In fact, the Commonwealth provides great opportunities for young people to get involved in shaping the world:

•by offering support and resources for new enterprises;

•by providing opportunities for education, training and development; by making available networks for exchanging ideas and experiences;

•by supporting cultural, artistic, sporting and leisure pursuits; and in many other ways.

And importantly, as with all democratic institutions, it is only as effective as those who work with it and those who pressure it to act.

For what we need to remember is that slowing down global warming, or eliminating poverty, or reducing conflict, are not beyond our capacity as a race to achieve.

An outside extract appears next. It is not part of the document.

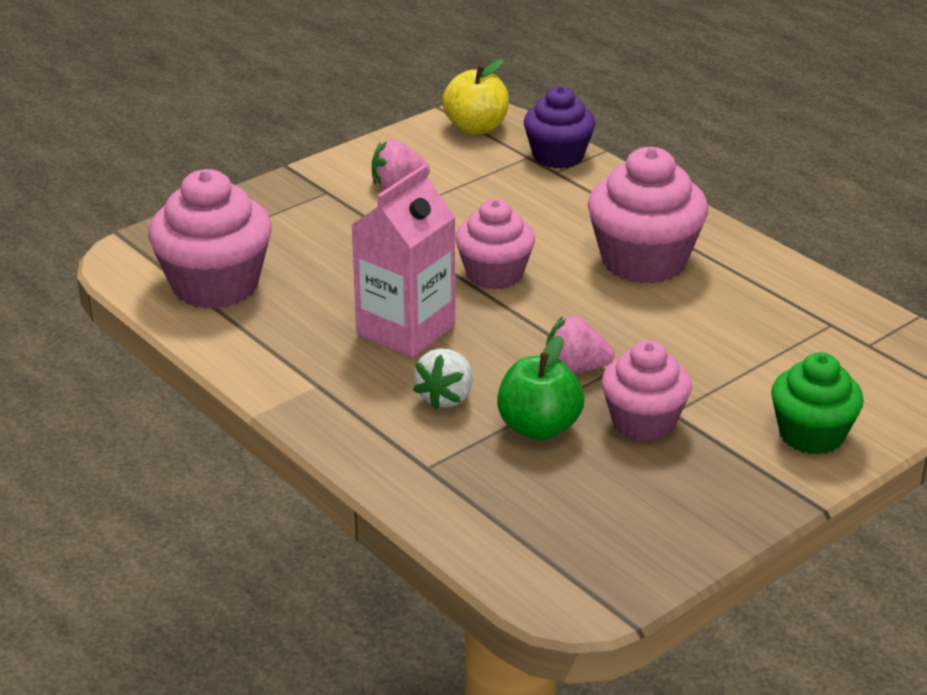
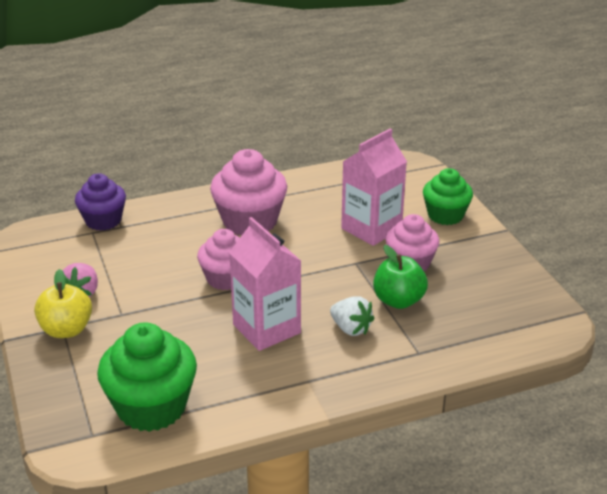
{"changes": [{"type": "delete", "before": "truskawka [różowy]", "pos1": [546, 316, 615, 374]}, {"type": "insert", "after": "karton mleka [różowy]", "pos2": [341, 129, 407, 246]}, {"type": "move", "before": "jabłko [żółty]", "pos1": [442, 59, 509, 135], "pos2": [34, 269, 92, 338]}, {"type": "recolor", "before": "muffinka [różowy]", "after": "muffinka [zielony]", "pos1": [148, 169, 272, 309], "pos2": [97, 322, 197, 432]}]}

It is a matter of our leaders having the political will to make these things happen.

And this should encourage us, young and old alike, to continue to lobby those leaders to use the means at their disposal to bring about the change that is needed, to ensure that the "common weal" or "common wellbeing" is properly served.

If a sense of hope that things can change is now abroad, then we who are people of faith should share in it fully.

Our Scripture readings remind us both of God's concern for those who are downtrodden and denied their rights - a constant theme in Scripture - and the centrality of hope to the Christian faith.

Look again at that profound truth in our Hebrews reading, which some of us may know better in its Authorised Version form as "faith is the substance of things hoped for, the evidence of things not seen".

Because we know what we anticipate - both in this world and the next - accords with God's agenda, we can be sure of what we hope for, certain of what we do not see.

That is the biblical conception of hope - not a blind optimism things might get better one day or problems will disappear if we ignore them, but a certainty when all seems dark and beyond hope, God can bring about a transformation.

As we shall recall again at the end of Lent season, Good Friday is not where the story ends - there is Easter Sunday, where it starts again with resurrection.

I like the paraphrase of Hebrews verse used by the American writer and activist Jim Wallis: "Hope is believing despite the evidence, and watching the evidence change."

But by watching the evidence change, Jim doesn't just mean sitting back and letting it happen, but getting involved, partnering with God, to make it change.

That is the essence of Christian hope, and I believe the calling of all of us who claim to be disciples of Christ, who look for and work for the coming of his "kingdom".

We are people who dare to have what President Obama has called "the audacity of hope".

Far from offering counsel of despair, I'm excited by the hope of which the Bible speaks and the motivation and energy it gives us to change the world.

And I'm grateful, too, for powerful vehicles for change and progress like the Commonwealth, for its work to promote freedom, respect, human rights and peace, and for the opportunities each of us have to play a part in seeing our hopes for the future realised.

•Andrew Bradstock is the University of Otago Howard Paterson Professor of Theology and Public Issues.

Above is his abridged sermon from the Commonwealth Day Service at St Paul's Cathedral last Sunday.